De volta a Curitiba, lembrei que um colega meu de curso, que havia se formado engenheiro civil, estava trabalhando na Tigre. Combinamos realizar uma construção experimental com a participação daquele fabricante. A Tigre possuía uma frota de caminhões para transportar seus produtos.
Para minimizar custo com transporte, a parede dos dutos teve sua espessura diminuída. Também decidimos usar dutos com 100 mm e com 75 mm. Dutos de 100 mm para receber cabos com capacidade acima de 600 pares. Dutos de 75 mm para cabos abaixo de 600 pares. Estimávamos que as quantidades em metros se dividiriam mais ou menos ao meio, o que se confirmou na prática.
Como o volume máximo de carga sempre era atingido antes do limite de peso, A Tigre carregava primeiro os dutos de 100 mm. Os dutos de 75 mm viajavam dentro dos dutos de 100 mm. Na maioria das obras de canalização subterrânea implantadas no interior, um único caminhão passou a transportar todos os dutos necessários.

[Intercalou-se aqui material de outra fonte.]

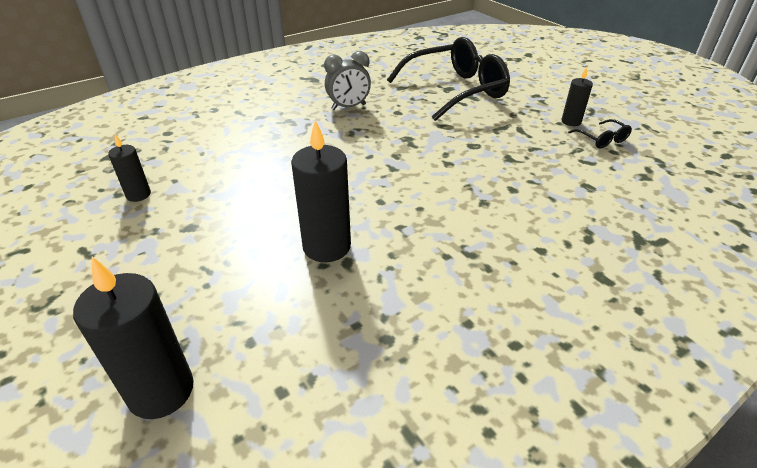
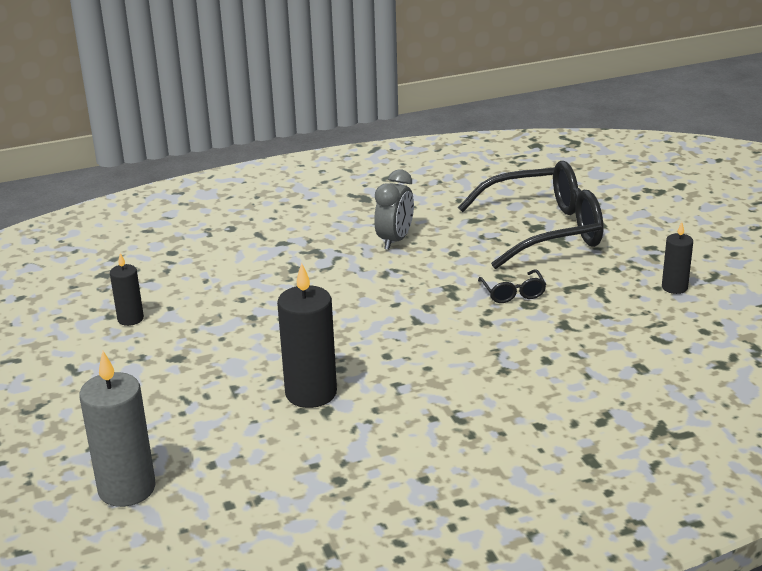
camera: 15 degrees right, 10 degrees down
(161, 391) = (127, 489): black candle -> grey candle
(348, 107) = (395, 240): grey clock -> grey clock turned 60 degrees counterclockwise
(602, 140) = (699, 315): black glasses -> black glasses (513, 293)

Para evitar que a pequena espessura resultasse em amassamentos durante a compactação, decidimos tamponar as pontas dos dutos e pressurizá-los durante a obra. A construção experimental foi implantada em Pato Branco e correu tudo tão bem que a Telepar tratou de padronizar de dutos de PVC em todas as suas canalizações subterrâneas. Com o tempo, o preço do PVC baixou e a espessura dos tubos foi aumentada até um valor entendido como sendo de segurança e acabou a necessidade de pressurizar durante a obra.
O uso de dutos de grês ficou restrito serviços de reparo de linhas existentes. É claro que tivemos que enfrentar alguns problemas criados pelos fabricantes de dutos DM. Mas, esta é outra história.
Já faz pelo menos duas décadas que dutos de PVC não são mais usados em canalizações de telecomunicações. De lá para cá tem sido usados dutos de polietileno e de polipropileno. Eles possuem a vantagem de ser flexíveis. Eles são entregues em bobinas com centenas de metros. Ninguém mais fala mais em “barras” de dutos.
Há dutos lisos e corrugados. Dutos singelos e múltiplos. Para facilitar a identificação, os tubos são numerados ou coloridos. A única desvantagem que o polietileno e o polipropileno apresentam com relação ao PVC está no fato de não poderem ser colados: Exigem conexões mecânicas que muitos empreiteiros insistem em não usar.
No exato momento, está chegando uma nova família de dutos no Brasil. Tratam-se de micro dutos, com diâmetros entre 04 mm e 15 mm, destinados a receber micro cabos ópticos. Micro cabos não podem ser tracionados. Precisam ser lançados por sopramento. Esta técnica será coberta em outra oportunidade!